Plain-text document sources:

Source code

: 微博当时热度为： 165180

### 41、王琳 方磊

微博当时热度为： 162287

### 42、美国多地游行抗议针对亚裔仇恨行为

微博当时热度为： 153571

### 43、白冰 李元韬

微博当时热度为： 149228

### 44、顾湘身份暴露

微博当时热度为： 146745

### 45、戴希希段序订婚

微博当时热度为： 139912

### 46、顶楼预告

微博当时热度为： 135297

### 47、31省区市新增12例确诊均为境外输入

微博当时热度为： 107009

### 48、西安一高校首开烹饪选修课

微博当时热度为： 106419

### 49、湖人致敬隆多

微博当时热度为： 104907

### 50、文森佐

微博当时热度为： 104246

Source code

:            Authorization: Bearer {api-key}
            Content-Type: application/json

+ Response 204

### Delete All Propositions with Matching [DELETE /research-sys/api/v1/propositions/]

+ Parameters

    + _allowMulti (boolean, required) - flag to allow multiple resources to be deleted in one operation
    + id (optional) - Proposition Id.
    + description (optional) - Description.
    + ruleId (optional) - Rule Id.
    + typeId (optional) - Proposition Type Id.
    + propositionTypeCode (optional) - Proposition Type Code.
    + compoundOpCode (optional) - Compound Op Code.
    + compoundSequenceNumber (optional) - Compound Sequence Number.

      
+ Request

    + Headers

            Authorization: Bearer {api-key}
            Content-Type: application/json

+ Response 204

● **Written task**
Give back exactly the lines from the line containing "微博当时热度为： 146745" to the end of the entries, and no other lines.

● **Answer box**
微博当时热度为： 146745

### 45、戴希希段序订婚

微博当时热度为： 139912

### 46、顶楼预告

微博当时热度为： 135297

### 47、31省区市新增12例确诊均为境外输入

微博当时热度为： 107009

### 48、西安一高校首开烹饪选修课

微博当时热度为： 106419

### 49、湖人致敬隆多

微博当时热度为： 104907

### 50、文森佐

微博当时热度为： 104246

Source code

:            Authorization: Bearer {api-key}
            Content-Type: application/json

+ Response 204

### Delete All Propositions with Matching [DELETE /research-sys/api/v1/propositions/]

+ Parameters

    + _allowMulti (boolean, required) - flag to allow multiple resources to be deleted in one operation
    + id (optional) - Proposition Id.
    + description (optional) - Description.
    + ruleId (optional) - Rule Id.
    + typeId (optional) - Proposition Type Id.
    + propositionTypeCode (optional) - Proposition Type Code.
    + compoundOpCode (optional) - Compound Op Code.
    + compoundSequenceNumber (optional) - Compound Sequence Number.

      
+ Request

    + Headers

            Authorization: Bearer {api-key}
            Content-Type: application/json

+ Response 204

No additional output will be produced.